» GIVEN DATA
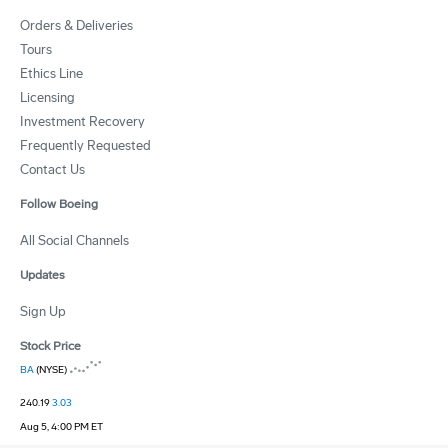
Orders & Deliveries
Tours
Ethics Line
Licensing
Investment Recovery
Frequently Requested
Contact Us
Follow Boeing
All Social Channels
Updates
Sign Up
Stock Price
BA
(NYSE)
240.19
3.03
Aug 5, 4:00 PM ET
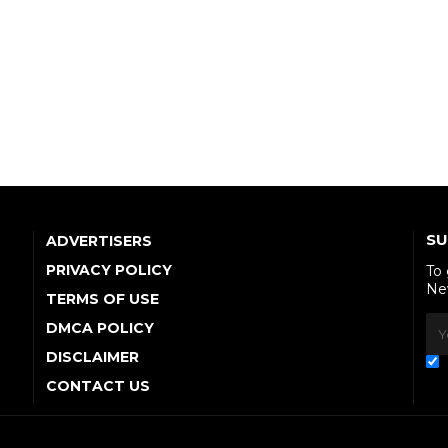
SU
ADVERTISERS
PRIVACY POLICY
To
Ne
TERMS OF USE
DMCA POLICY
DISCLAIMER
CONTACT US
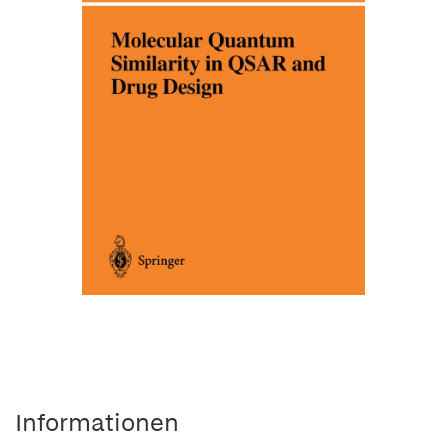
Informationen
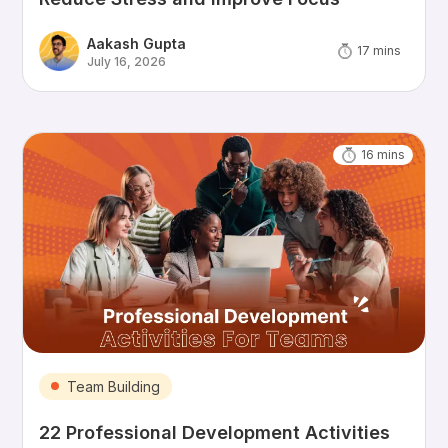
Aakash Gupta
17
mins
July 16, 2026
16
mins
Team Building
22 Professional Development Activities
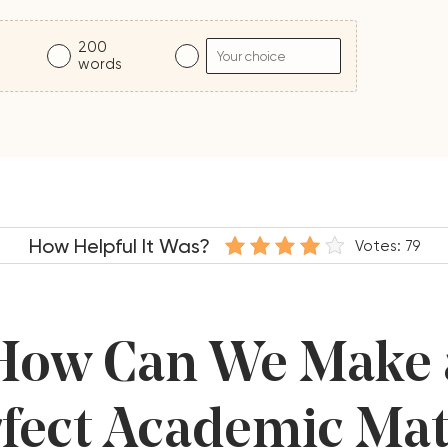
200
s
words
How Helpful It Was?
Votes:
79
How Can We Make 
fect Academic Ma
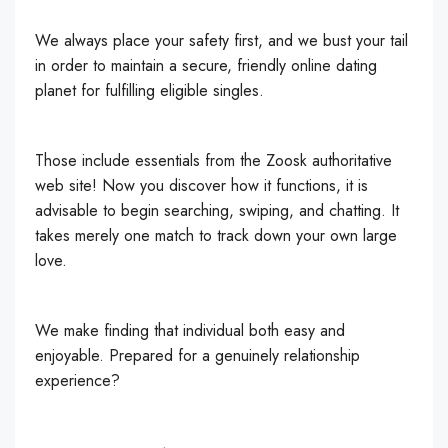
We always place your safety first, and we bust your tail
in order to maintain a secure, friendly online dating
planet for fulfilling eligible singles.
Those include essentials from the Zoosk authoritative
web site! Now you discover how it functions, it is
advisable to begin searching, swiping, and chatting. It
takes merely one match to track down your own large
love.
We make finding that individual both easy and
enjoyable. Prepared for a genuinely relationship
experience?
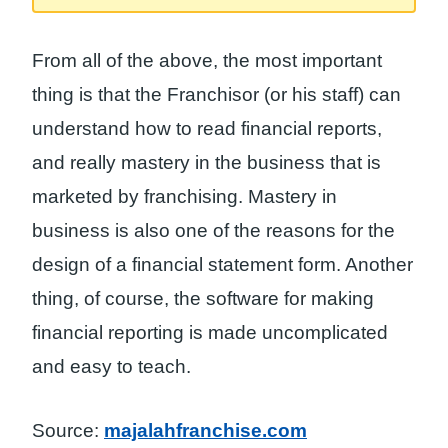
From all of the above, the most important
thing is that the Franchisor (or his staff) can
understand how to read financial reports,
and really mastery in the business that is
marketed by franchising. Mastery in
business is also one of the reasons for the
design of a financial statement form. Another
thing, of course, the software for making
financial reporting is made uncomplicated
and easy to teach.
Source:
majalahfranchise.com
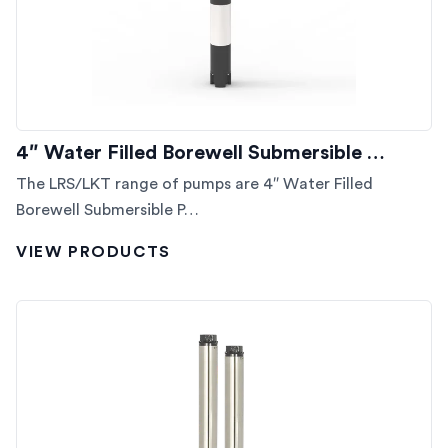
4″ Water Filled Borewell Submersible …
The LRS/LKT range of pumps are 4″ Water Filled
Borewell Submersible P…
VIEW PRODUCTS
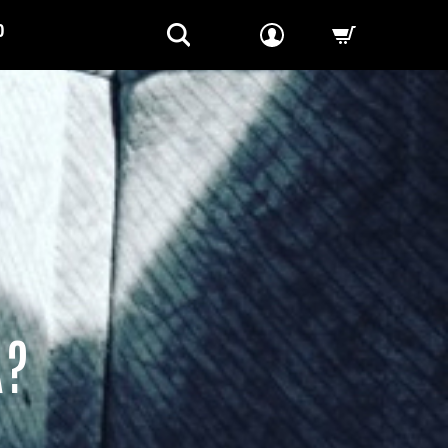
P
-->
A?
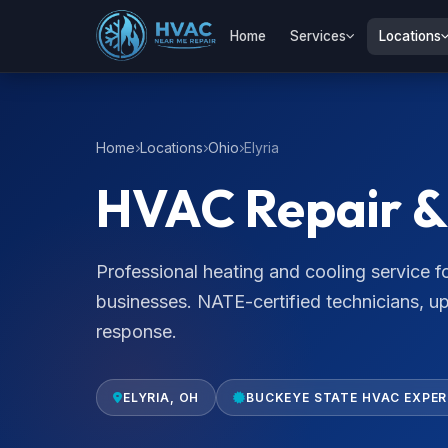
Home
Services
Locations
Home
Locations
Ohio
Elyria
HVAC Repair & S
Professional heating and cooling service 
businesses. NATE-certified technicians, u
response.
ELYRIA, OH
BUCKEYE STATE HVAC EXPE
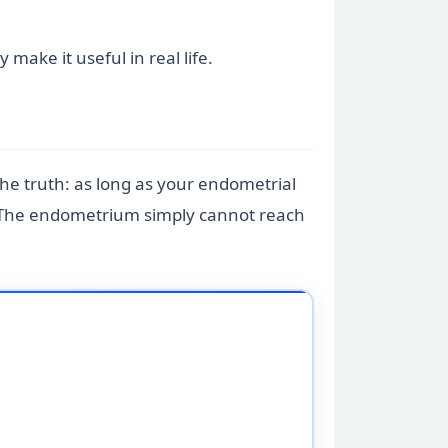
ake it useful in real life.
he truth: as long as your endometrial
od. The endometrium simply cannot reach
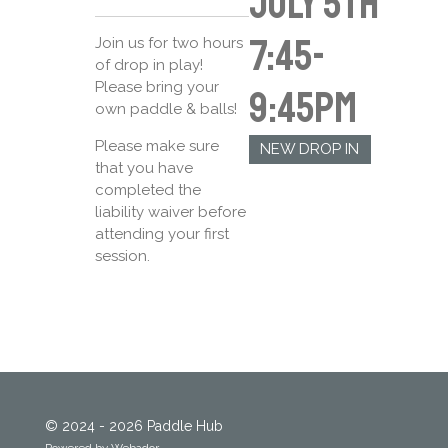
July 5th
7:45-
Join us for two hours
of drop in play!
Please bring your
9:45pm
own paddle & balls!
Please make sure
NEW DROP IN
that you have
completed the
liability waiver before
attending your first
session.
© 2024 - 2026 Paddle Hub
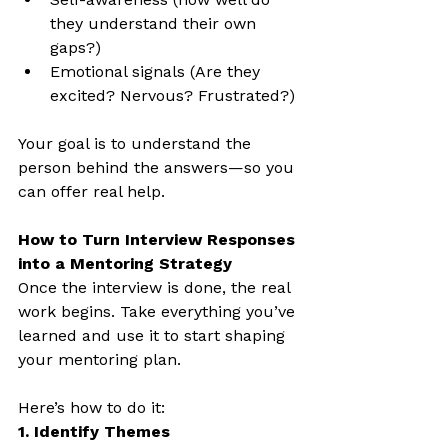
they understand their own 
gaps?)
Emotional signals (Are they 
excited? Nervous? Frustrated?)
Your goal is to understand the 
person behind the answers—so you 
can offer real help.
How to Turn Interview Responses 
into a Mentoring Strategy
Once the interview is done, the real 
work begins. Take everything you’ve 
learned and use it to start shaping 
your mentoring plan.
Here’s how to do it:
1. Identify Themes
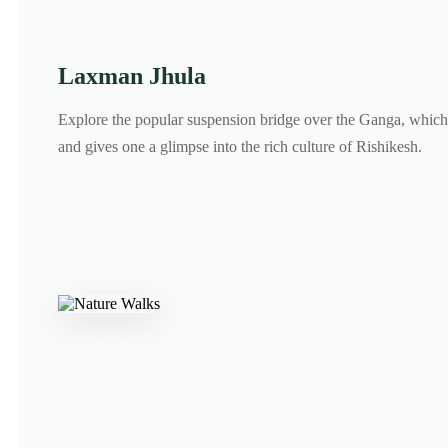
Laxman Jhula
Explore the popular suspension bridge over the Ganga, which 
and gives one a glimpse into the rich culture of Rishikesh.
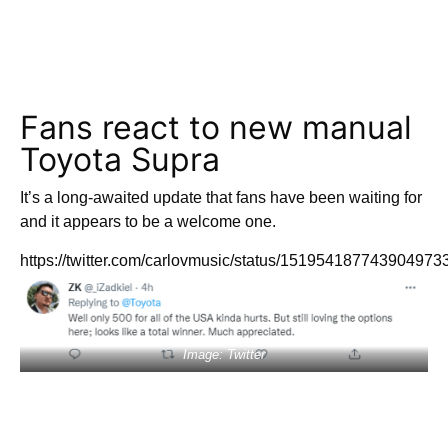
Fans react to new manual
Toyota Supra
It’s a long-awaited update that fans have been waiting for
and it appears to be a welcome one.
https://twitter.com/carlovmusic/status/151954187743904973
Image: Twitter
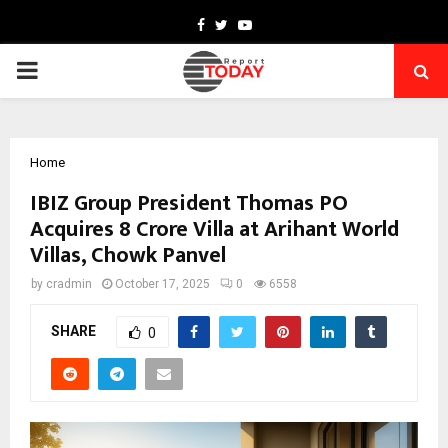
Facebook
Twitter
Youtube
PRIMARY
MENU
Home
IBIZ Group President Thomas PO
Acquires ₹8 Crore Villa at Arihant World
Villas, Chowk Panvel
by
cradmin
October 17, 2025
0
6558
SHARE
0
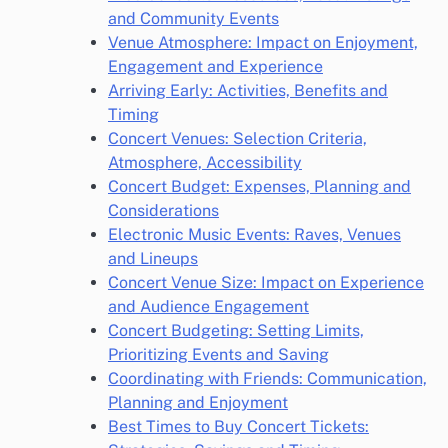
and Community Events
Venue Atmosphere: Impact on Enjoyment,
Engagement and Experience
Arriving Early: Activities, Benefits and
Timing
Concert Venues: Selection Criteria,
Atmosphere, Accessibility
Concert Budget: Expenses, Planning and
Considerations
Electronic Music Events: Raves, Venues
and Lineups
Concert Venue Size: Impact on Experience
and Audience Engagement
Concert Budgeting: Setting Limits,
Prioritizing Events and Saving
Coordinating with Friends: Communication,
Planning and Enjoyment
Best Times to Buy Concert Tickets:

» HOW TO COMPLETE THIS TASK
Turn every line of text in the records into a single numbered list, skipping blank lines. Omit the pictures.

» RESULT FOR THIS EXERCISE
1. Orders & Deliveries
2. Tours
3. Ethics Line
4. Licensing
5. Investment Recovery
6. Frequently Requested
7. Contact Us
8. Follow Boeing
9. All Social Channels
10. Updates
11. Sign Up
12. Stock Price
13. BA
14. (NYSE)
15. 240.19
16. 3.03
17. Aug 5, 4:00 PM ET
18. SU
19. ADVERTISERS
20. PRIVACY POLICY
21. To
22. Ne
23. TERMS OF USE
24. DMCA POLICY
25. DISCLAIMER
26. CONTACT US
27. Informationen
28. Aakash Gupta
29. 17
30. mins
31. July 16, 2026
32. 16
33. mins
34. Team Building
35. 22 Professional Development Activities
36. 200
37. s
38. words
39. How Helpful It Was?
40. Votes:
41. 79
42. How Can We Make 
43. fect Academic Ma
44. We always place your safety first, and we bust your tail
45. in order to maintain a secure, friendly online dating
46. planet for fulfilling eligible singles.
47. Those include essentials from the Zoosk authoritative
48. web site! Now you discover how it functions, it is
49. advisable to begin searching, swiping, and chatting. It
50. takes merely one match to track down your own large
51. love.
52. We make finding that individual both easy and
53. enjoyable. Prepared for a genuinely relationship
54. experience?
55. From all of the above, the most important
56. thing is that the Franchisor (or his staff) can
57. understand how to read financial reports,
58. and really mastery in the business that is
59. marketed by franchising. Mastery in
60. business is also one of the reasons for the
61. design of a financial statement form. Another
62. thing, of course, the software for making
63. financial reporting is made uncomplicated
64. and easy to teach.
65. Source:
66. majalahfranchise.com
67. 4″ Water Filled Borewell Submersible …
68. The LRS/LKT range of pumps are 4″ Water Filled
69. Borewell Submersible P…
70. VIEW PRODUCTS
71. P
72. -->
73. A?
74. Home
75. Services
76. Locations
77. Home
78. Locations
79. Ohio
80. Elyria
81. HVAC Repair & S
82. Professional heating and cooling service 
83. businesses. NATE-certified technicians, u
84. response.
85. ELYRIA, OH
86. BUCKEYE STATE HVAC EXPE
87. ake it useful in real life.
88. he truth: as long as your endometrial
89. od. The endometrium simply cannot reach
90. July 5th
91. 7:45-
92. Join us for two hours
93. of drop in play!
94. Please bring your
95. 9:45pm
96. own paddle & balls!
97. Please make sure
98. NEW DROP IN
99. that you have
100. completed the
101. liability waiver before
102. attending your first
103. session.
104. © 2024 - 2026 Paddle Hub
105. they understand their own 
106. gaps?)
107. Emotional signals (Are they 
108. excited? Nervous? Frustrated?)
109. Your goal is to understand the 
110. person behind the answers—so you 
111. can offer real help.
112. How to Turn Interview Responses 
113. into a Mentoring Strategy
114. Once the interview is done, the real 
115. work begins. Take everything you’ve 
116. learned and use it to start shaping 
117. your mentoring plan.
118. Here’s how to do it:
119. 1. Identify Themes
120. Laxman Jhula
121. Explore the popular suspension bridge over the Ganga, which 
122. and gives one a glimpse into the rich culture of Rishikesh.
123. Fans react to new manual
124. Toyota Supra
125. It’s a long-awaited update that fans have been waiting for
126. and it appears to be a welcome one.
127. https://twitter.com/carlovmusic/status/151954187743904973
128. Image: Twitter
129. Facebook
130. Twitter
131. Youtube
132. PRIMARY
133. MENU
134. Home
135. IBIZ Group President Thomas PO
136. Acquires ₹8 Crore Villa at Arihant World
137. Villas, Chowk Panvel
138. by
139. cradmin
140. October 17, 2025
141. 0
142. 6558
143. SHARE
144. 0
145. and Community Events
146. Venue Atmosphere: Impact on Enjoyment,
147. Engagement and Experience
148. Arriving Early: Activities, Benefits and
149. Timing
150. Concert Venues: Selection Criteria,
151. Atmosphere, Accessibility
152. Concert Budget: Expenses, Planning and
153. Considerations
154. Electronic Music Events: Raves, Venues
155. and Lineups
156. Concert Venue Size: Impact on Experience
157. and Audience Engagement
158. Concert Budgeting: Setting Limits,
159. Prioritizing Events and Saving
160. Coordinating with Friends: Communication,
161. Planning and Enjoyment
162. Best Times to Buy Concert Tickets:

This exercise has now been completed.